All other available categorical variables were used, including diagnosis, facility, department, whether or not the visit is a readmission, where the patient is admitted from etc. Each of these categorical variables were 1-hot-encoded. - All sparse categories with fewer than 50 observations/category were lumped into a single group. Physicians with fewer than 10 patients were also lumped into a single group.
Treatment of Patient Diagnosis
Initially, I built a model using the diagnosis as a categorical predictor of the LOS. There were approximately 200 different diagnoses with a substantial number of observations in the data set. There was also information about the
national average LOS that corresponds to each diagnosis category. This national average LOS is used as one of the factors for determining insurance payments to the hospital.

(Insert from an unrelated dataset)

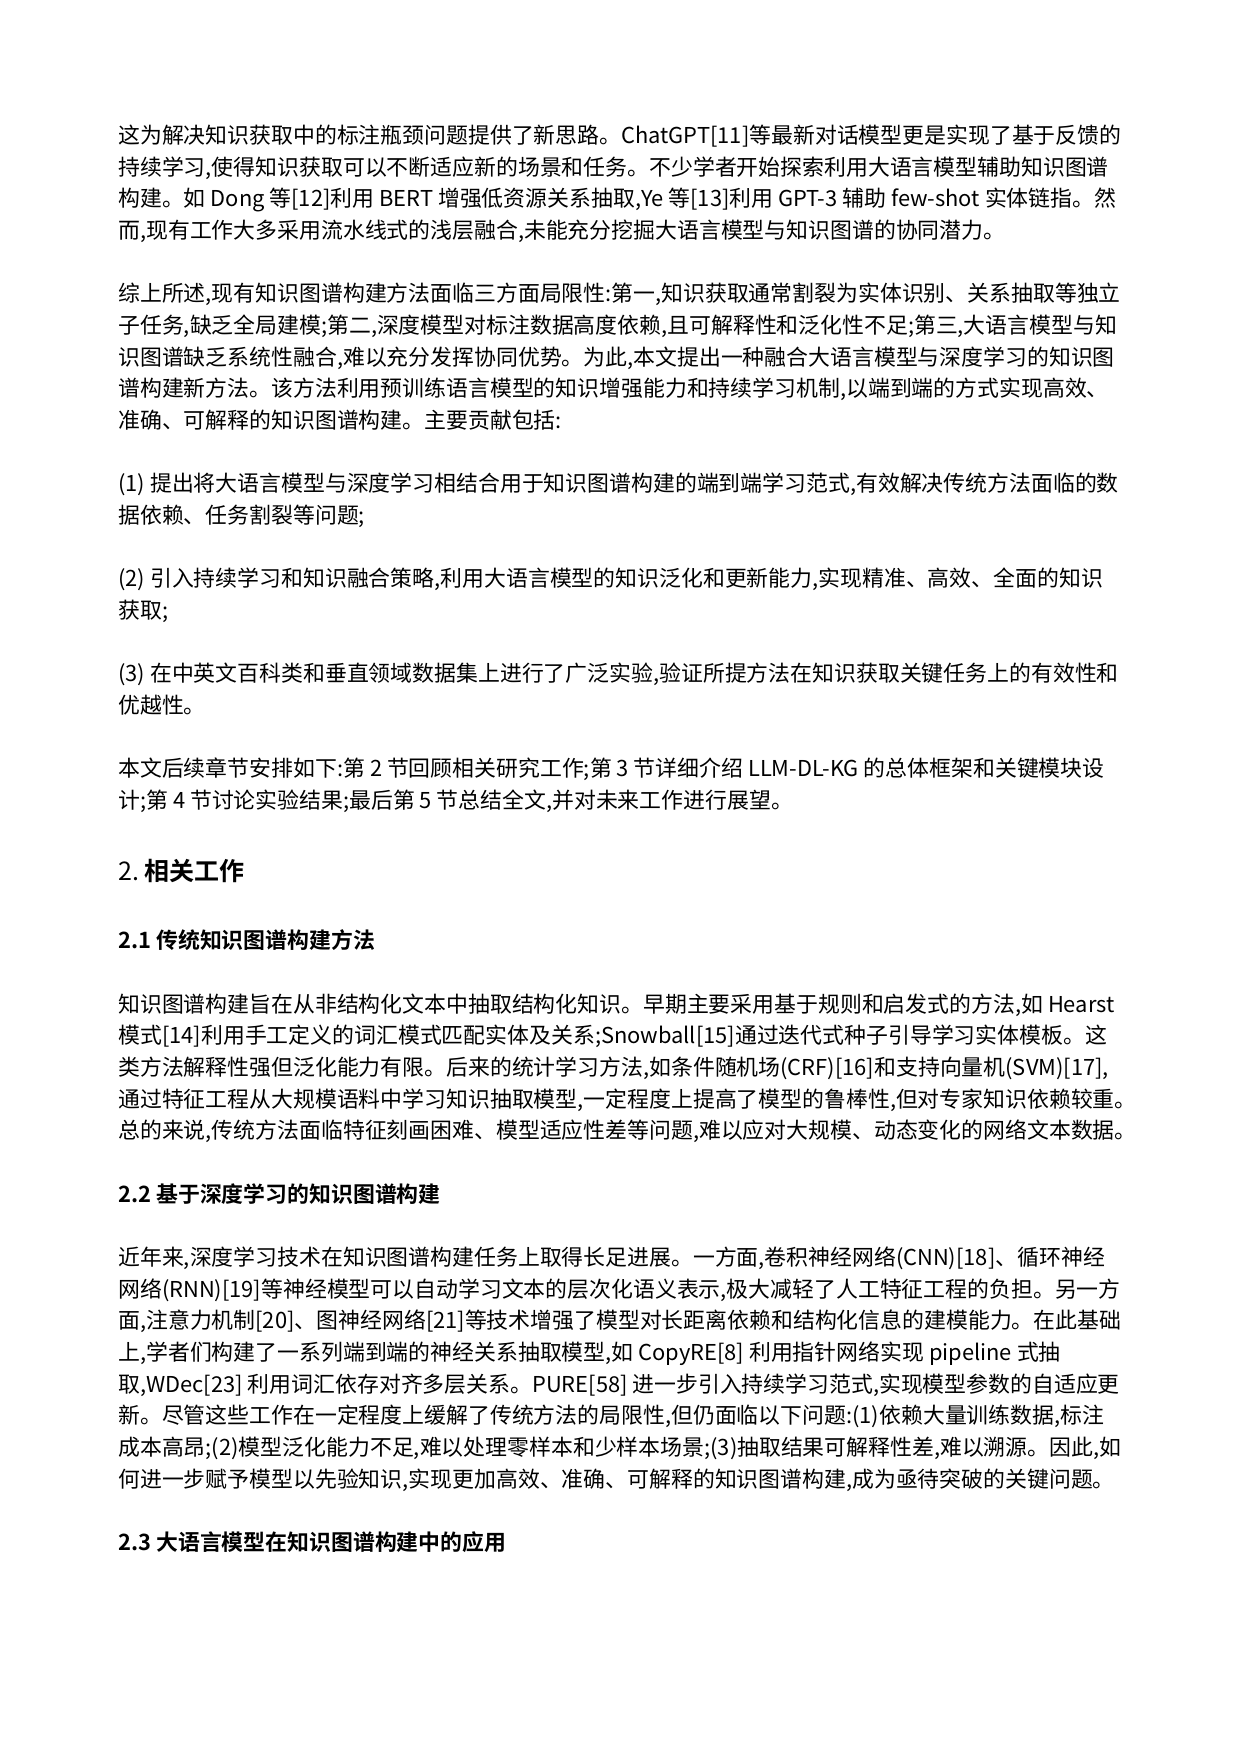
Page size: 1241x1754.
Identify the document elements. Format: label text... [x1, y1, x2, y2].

I found that models that used the mean national LOS had
a higher prediction accuracy than those that include individual diagnosis categories, and therefore used this predictor in place of the diagnosis category. Only about 75% of the patient visits had this value available, which slightly
reduced the number of visits in the model.
Baseline Model
As a baseline prediction model, I performed a regression of the observed LOS on the national average LOS for the diagnosis category. This is the predictor which is currently used by most hospital systems and is a reasonable baseline
performance metric.
Regularized Ridge Regression Model
As an initial model, I performed a regularized multivariate linear regression of the LOS on all of the features, including the national mean LOS for the diagnosis. I did this using the Ridge regression from the scikit-learn Python
package. I split the data into 80% training/validation and 20% testing. I performed 10-fold cross-validation using an 80/20 training/validation split. This procedure randomly shuffles the training/validation set 10 times and splits
the set 80/20 for each shuffling instance. Learning curves showed that the model training and validation performance were very close after training on 5000 visits. The regularization strength was optimized based on the training/validation
set and gave a minor improvement (figure 4) because the training/validation errors were already very close.